I did my 20K oil change last week and reset the oil service reminder, but my dashboard screen keeps showing an "Inspection due!" notice when I start the car. The Service screen shows "Inspection overdue since 300 mi" and "Oil change service in 9800 mi". Does anybody know how to clear this inspection notice?


----------



## GTINC (Jan 28, 2005)

The instructions are in the OM. They are two separate notices. You can even do a google search......


----------



## Chris4789 (Nov 29, 2017)

*Reset service Reminder*

Here is what I found posted on Youtube (link below) that worked for me.
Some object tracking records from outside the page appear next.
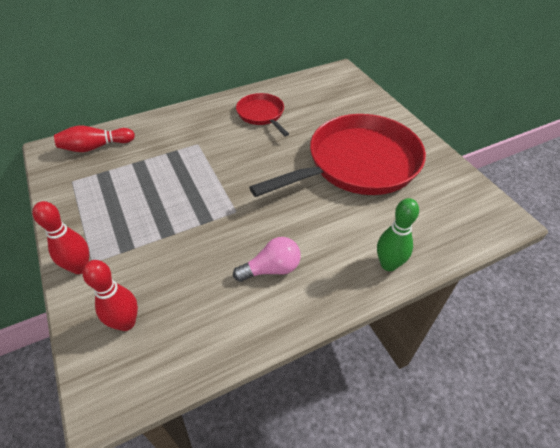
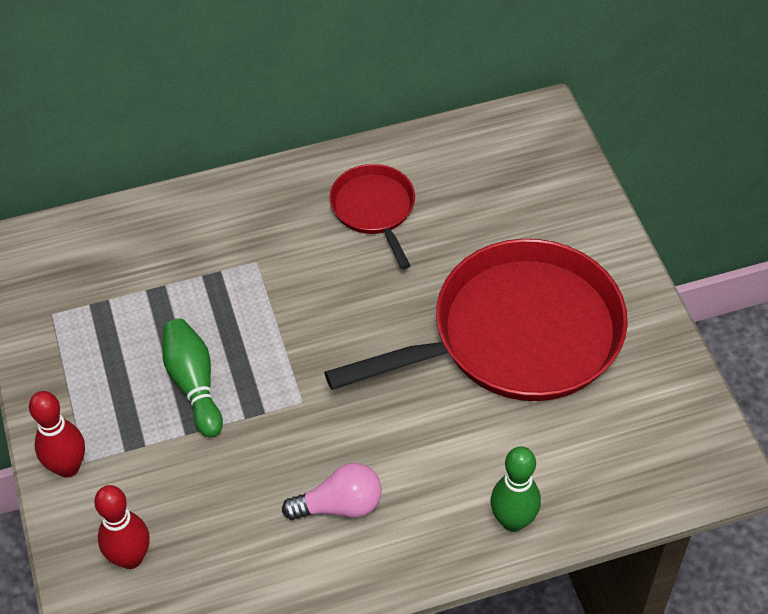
camera: 10 degrees right, 5 degrees up
red bowling pin [54,126,135,152] -> none
none -> green bowling pin [162,318,223,438]

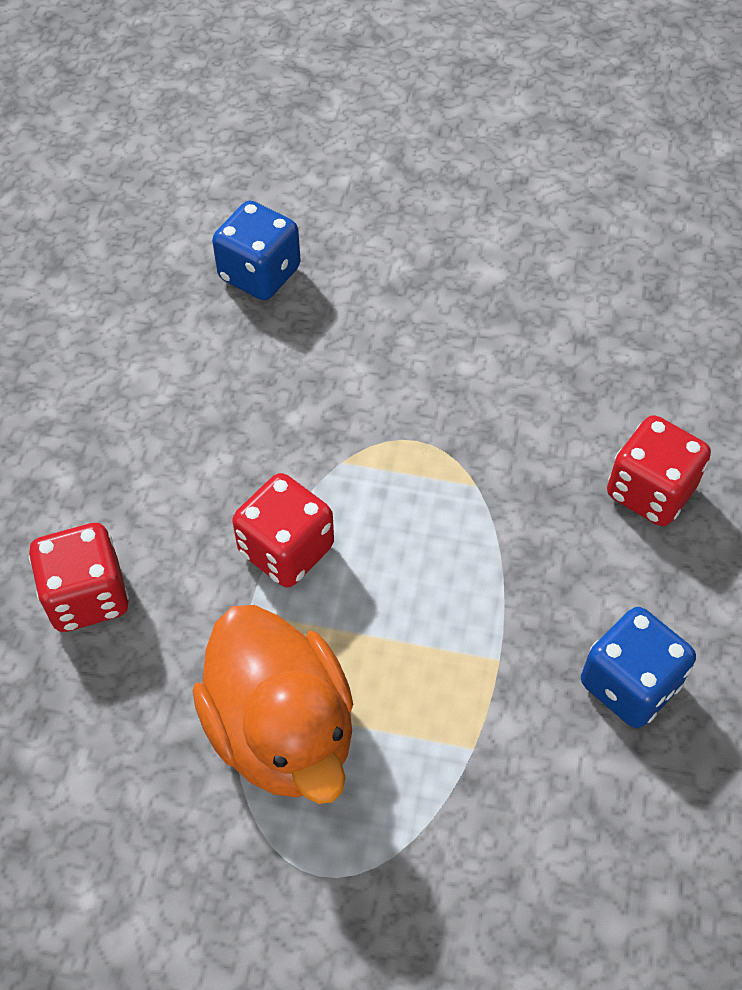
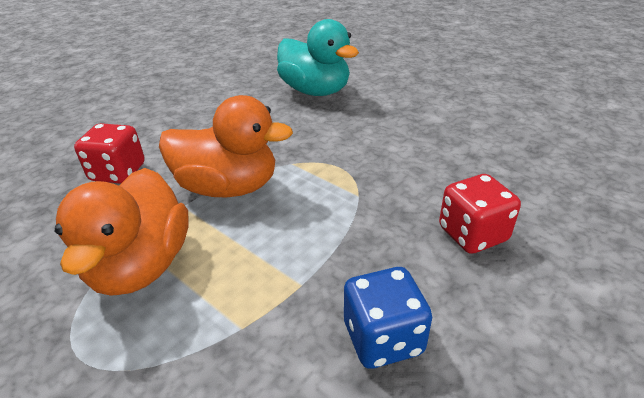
camera: 30 degrees right, 20 degrees down
blue dice [212,201,301,300] -> turquoise duck [277,19,359,96]
red dice [232,473,334,587] -> orange duck [159,95,293,197]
If you watch the 35? second video my notes will probably make more sense. 
With Ignition*off; Hold trip reset button; turn on Ignition (foot OFF brake);* "Reset Oil?" flashes on screen; Let go of trip button; press again;* "The service Interval was reset" should appear;* 
To Check the setting on Infotainment Center;* Car; Settings;* scroll down to service;*look at “mileage to next service”; I turned the car on and off again for it to read correctly. 
*https://www.youtube.com/watch?v=GMcKtkv8XEw

I have an SEL - P so I don't know if it is a different procedure for other trims.


----------



## GTINC (Jan 28, 2005)

Chris4789 said:


> Here is what I found posted on Youtube (link below) that worked for me. If you watch the 35? second video my notes will probably make more sense.
> With Ignition*off; Hold trip reset button; turn on Ignition (foot OFF brake);* "Reset Oil?" flashes on screen; Let go of trip button; press again;* "The service Interval was reset" should appear;*
> To Check the setting on Infotainment Center;* Car; Settings;* scroll down to service;*look at “mileage to next service”; I turned the car on and off again for it to read correctly.
> *https://www.youtube.com/watch?v=GMcKtkv8XEw
> ...


Or read the OM......


----------